Exercise goal
Copy every entry below word for word, leaving nothing out and changing nothing.

- - -

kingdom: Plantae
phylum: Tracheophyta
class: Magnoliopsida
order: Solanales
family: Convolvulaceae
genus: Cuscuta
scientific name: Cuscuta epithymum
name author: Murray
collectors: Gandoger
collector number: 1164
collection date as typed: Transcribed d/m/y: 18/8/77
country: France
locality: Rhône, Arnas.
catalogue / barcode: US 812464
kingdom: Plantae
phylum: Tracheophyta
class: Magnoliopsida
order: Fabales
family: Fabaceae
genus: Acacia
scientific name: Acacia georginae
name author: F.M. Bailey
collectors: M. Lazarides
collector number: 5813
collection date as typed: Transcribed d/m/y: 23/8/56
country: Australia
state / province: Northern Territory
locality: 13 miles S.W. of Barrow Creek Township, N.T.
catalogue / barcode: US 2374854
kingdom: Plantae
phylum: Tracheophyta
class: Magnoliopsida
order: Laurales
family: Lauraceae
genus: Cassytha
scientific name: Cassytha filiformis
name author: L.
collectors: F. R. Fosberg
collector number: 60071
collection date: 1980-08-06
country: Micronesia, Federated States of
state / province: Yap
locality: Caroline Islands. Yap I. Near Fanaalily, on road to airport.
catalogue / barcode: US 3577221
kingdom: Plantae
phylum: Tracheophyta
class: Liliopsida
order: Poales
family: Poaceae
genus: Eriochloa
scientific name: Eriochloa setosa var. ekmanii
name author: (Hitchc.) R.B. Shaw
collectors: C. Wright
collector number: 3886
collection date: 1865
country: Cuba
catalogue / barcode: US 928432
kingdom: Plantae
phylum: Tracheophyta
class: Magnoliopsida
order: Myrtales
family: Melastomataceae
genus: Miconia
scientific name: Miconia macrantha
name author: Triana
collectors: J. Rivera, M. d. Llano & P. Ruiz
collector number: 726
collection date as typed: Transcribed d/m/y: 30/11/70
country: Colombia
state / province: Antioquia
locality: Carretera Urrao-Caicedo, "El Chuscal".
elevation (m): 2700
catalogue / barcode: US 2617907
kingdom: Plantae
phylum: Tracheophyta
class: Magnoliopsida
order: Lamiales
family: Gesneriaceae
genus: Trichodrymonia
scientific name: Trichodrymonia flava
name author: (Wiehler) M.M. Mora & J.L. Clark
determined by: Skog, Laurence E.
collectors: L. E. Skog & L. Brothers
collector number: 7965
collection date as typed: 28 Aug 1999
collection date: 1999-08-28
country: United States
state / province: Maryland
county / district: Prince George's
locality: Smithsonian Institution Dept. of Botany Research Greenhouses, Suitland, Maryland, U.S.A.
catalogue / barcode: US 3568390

- - -

Written answer
kingdom: Plantae
phylum: Tracheophyta
class: Magnoliopsida
order: Solanales
family: Convolvulaceae
genus: Cuscuta
scientific name: Cuscuta epithymum
name author: Murray
collectors: Gandoger
collector number: 1164
collection date as typed: Transcribed d/m/y: 18/8/77
country: France
locality: Rhône, Arnas.
catalogue / barcode: US 812464
kingdom: Plantae
phylum: Tracheophyta
class: Magnoliopsida
order: Fabales
family: Fabaceae
genus: Acacia
scientific name: Acacia georginae
name author: F.M. Bailey
collectors: M. Lazarides
collector number: 5813
collection date as typed: Transcribed d/m/y: 23/8/56
country: Australia
state / province: Northern Territory
locality: 13 miles S.W. of Barrow Creek Township, N.T.
catalogue / barcode: US 2374854
kingdom: Plantae
phylum: Tracheophyta
class: Magnoliopsida
order: Laurales
family: Lauraceae
genus: Cassytha
scientific name: Cassytha filiformis
name author: L.
collectors: F. R. Fosberg
collector number: 60071
collection date: 1980-08-06
country: Micronesia, Federated States of
state / province: Yap
locality: Caroline Islands. Yap I. Near Fanaalily, on road to airport.
catalogue / barcode: US 3577221
kingdom: Plantae
phylum: Tracheophyta
class: Liliopsida
order: Poales
family: Poaceae
genus: Eriochloa
scientific name: Eriochloa setosa var. ekmanii
name author: (Hitchc.) R.B. Shaw
collectors: C. Wright
collector number: 3886
collection date: 1865
country: Cuba
catalogue / barcode: US 928432
kingdom: Plantae
phylum: Tracheophyta
class: Magnoliopsida
order: Myrtales
family: Melastomataceae
genus: Miconia
scientific name: Miconia macrantha
name author: Triana
collectors: J. Rivera, M. d. Llano & P. Ruiz
collector number: 726
collection date as typed: Transcribed d/m/y: 30/11/70
country: Colombia
state / province: Antioquia
locality: Carretera Urrao-Caicedo, "El Chuscal".
elevation (m): 2700
catalogue / barcode: US 2617907
kingdom: Plantae
phylum: Tracheophyta
class: Magnoliopsida
order: Lamiales
family: Gesneriaceae
genus: Trichodrymonia
scientific name: Trichodrymonia flava
name author: (Wiehler) M.M. Mora & J.L. Clark
determined by: Skog, Laurence E.
collectors: L. E. Skog & L. Brothers
collector number: 7965
collection date as typed: 28 Aug 1999
collection date: 1999-08-28
country: United States
state / province: Maryland
county / district: Prince George's
locality: Smithsonian Institution Dept. of Botany Research Greenhouses, Suitland, Maryland, U.S.A.
catalogue / barcode: US 3568390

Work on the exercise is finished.